Parties are a strange but crucial element to the E3 experience, almost forces of nature that occur when geeks, technology and money mix. I wound up at Saitek's wine reception, kind of an employee party sort of event with dozens of wines to choose from. Hunkered down over snacks, cheeses and beverages, the geek chat among press and industry ran its course until the fiesta dismissed itself at eight for other entertainments.

I ran into Tom and Michelle of, also hailing from the D.C. area, and eventually wound up at the head of the IGN/Variety magazine party line trying to talk my way in sans the all-important red wrist band required for entry. With my application to sit at the cool kids' lunch table still pending, I completely expected to be turned away. Through what might be considered an odd minor miracle, they strapped one to my wrist and let me into Cicada, an eternally hip night spot that has long since mastered both looking like it was taken straight out of a John Woo movie or rap video of your choice and keeps enough people on the street waiting to get in that it can always generate enough interest to keep the place filled.

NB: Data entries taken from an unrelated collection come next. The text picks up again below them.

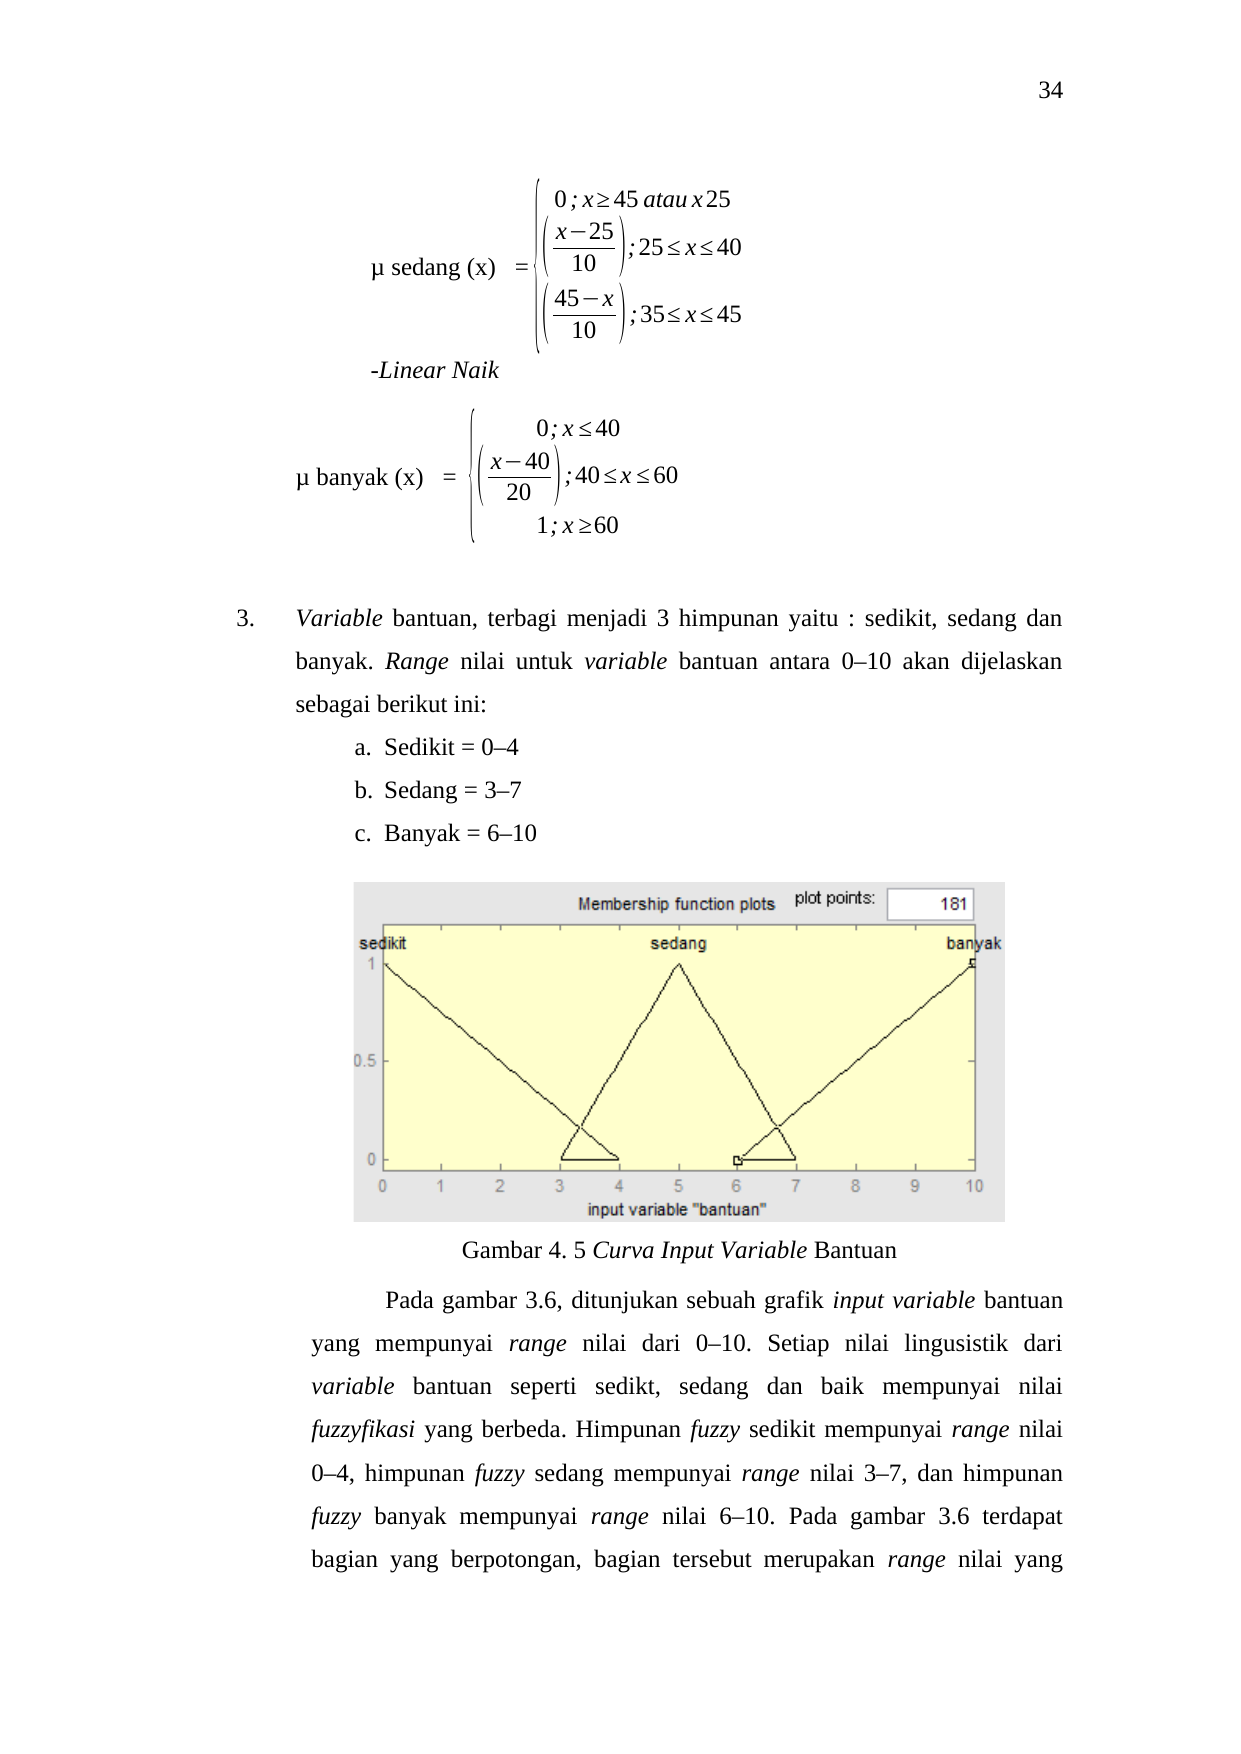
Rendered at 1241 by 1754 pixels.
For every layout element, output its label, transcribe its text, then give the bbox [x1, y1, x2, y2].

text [311, 1285, 1063, 1573]
text µ sedang (x) = [311, 177, 1063, 355]
picture [353, 882, 1005, 1222]
text Gambar 4. 5 Curva Input Variable Bantuan [236, 1236, 1063, 1264]
list Sedikit = 0–4 [354, 732, 1063, 761]
text µ banyak (x) = [236, 408, 1063, 545]
list Variable bantuan, terbagi menjadi 3 himpunan yaitu : sedikit, sedang dan banyak. Range nilai untuk variable bantuan antara 0–10 akan dijelaskan sebagai berikut ini: [236, 603, 1063, 718]
list Sedang = 3–7 [354, 775, 1063, 804]
list Banyak = 6–10 [354, 818, 1063, 847]
text -Linear Naik [311, 355, 1063, 384]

Dark lighting, flashing red LED-filled plastic ice cubes, semi-Victorian decor and a glass chandelier greet the eye as you first walk in. Most of the attention seemed centered around hired models and walk-in celebrities that had been hired to help promote the event. I'll never know if the blond girl -- surrounded by an assortment of friends that seemed to represent all the positive things a Punnett table is capable of -- was Paris Hilton or just an incredibly close replica and didn't want to ask. Still, a part of me craved a standardized test to place in front of her; whether or not her skull exploded would best determine her identity.

Around 11:00, a five-person band took the stage, a short Asian singer and her all-male accompaniment of three guitarists and a drummer tearing through a list of power chord-driven pop and club songs. The lead singer decked out her small frame in steel toe Doc Martens, Japanese loose socks, a black and white polka dot skirt, torn sweater that seemed to have been transported in from the 80's, dozens of bracelets and a lip piercing that thrust out almost defiantly at the audience. Battling her drummer, who seemed determined to either drown her out entirely or make her sound like Minnie Mouse on the first day of her career as a drill sergeant, she finally tore through with "99 Red Balloons" and added all the energy necessary to make the party roar.

Favorite pieces of E3 swag (free stuff) so far:

A vibrating foam grenade from the girls handing out Company of Heroes merchandise. Because everybody needs a vibrating foam grenade.

Gamespy t-shirt. Good quality, nice mix of colors and a cool door item at the IGN party last night.

Blinking red plastic ice cubes. How can you possibly argue against this?